# Dinner Tuesday 3-22-2022



## Cooking Goddess (Mar 22, 2022)

I just slipped some veggies into the corned beef broth to cook while I finish off the meat in the oven. We're about 45 minutes away from corned beef and cabbage, although the carrots are my favorite part.

What are your supper plans for tonight?


----------



## taxlady (Mar 22, 2022)

*Hearty soup for supper*

Charlie D. posted a recipe for Solyanka: https://www.discusscooking.com/forums/f56/solyanka-38649.html

It looked interesting, so I decided to try making it. But, I made some changes. I didn't have any sweet red pepper and I don't eat canned tomatoes. DH hates parsnips, so I substituted rutabugger.
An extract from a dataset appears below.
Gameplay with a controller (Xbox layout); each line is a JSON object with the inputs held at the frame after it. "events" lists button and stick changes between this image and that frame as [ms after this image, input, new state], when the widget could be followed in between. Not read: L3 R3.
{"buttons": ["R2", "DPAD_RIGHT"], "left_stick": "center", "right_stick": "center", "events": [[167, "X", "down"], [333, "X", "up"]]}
I also added some shredded cabbage. That is a really tasty, hearty soup. I'll put less rice next time. We have lovely left overs and I will definitely make this again. Such an intersting combination of flavours.


----------



## Cooking Goddess (Mar 22, 2022)

That sounds like a good cold weather sort of meal, taxy.

Corned beef and carrots... with a wedge of the requisite cabbage. No potatoes so I could have more rye bread with the juice. It's dessert!


----------



## Andy M. (Mar 22, 2022)

Trader Joe's Orange Chicken enhanced with peppers, onions and mushrooms.


----------



## msmofet (Mar 22, 2022)

Cast iron pan-seared marinated flank steak, Knorr pasta side, mozzarella pearls, and heirloom cherry tomato salad.


----------



## Kaneohegirlinaz (Mar 22, 2022)

Wow! Great job guys!

I have been wanting to try Indian cuisine, but not with a huge commitment, so I got this



I should have taken a snap of the actual micro-plate it all came in... I appreciated that the Rice was in a separate compartment to the Chicken & Sauce.
But MAN!  I'm digging that flavor profile, very tasty indeed! 
I like that Trader Joe's has foods from alot of different places and I'll be trying more of them.
I would have liked a larger portion, given the price, $4.49USD.  It was only 4 small pieces of Chicken  sauce and about 1/2 cup of rice or so... But as I recall, TJ's has the jarred sauce and I could make my own!

Orange Jell-O and jarred Mandarin Orange segments, with Reddi-Wip on top for dessert later.


----------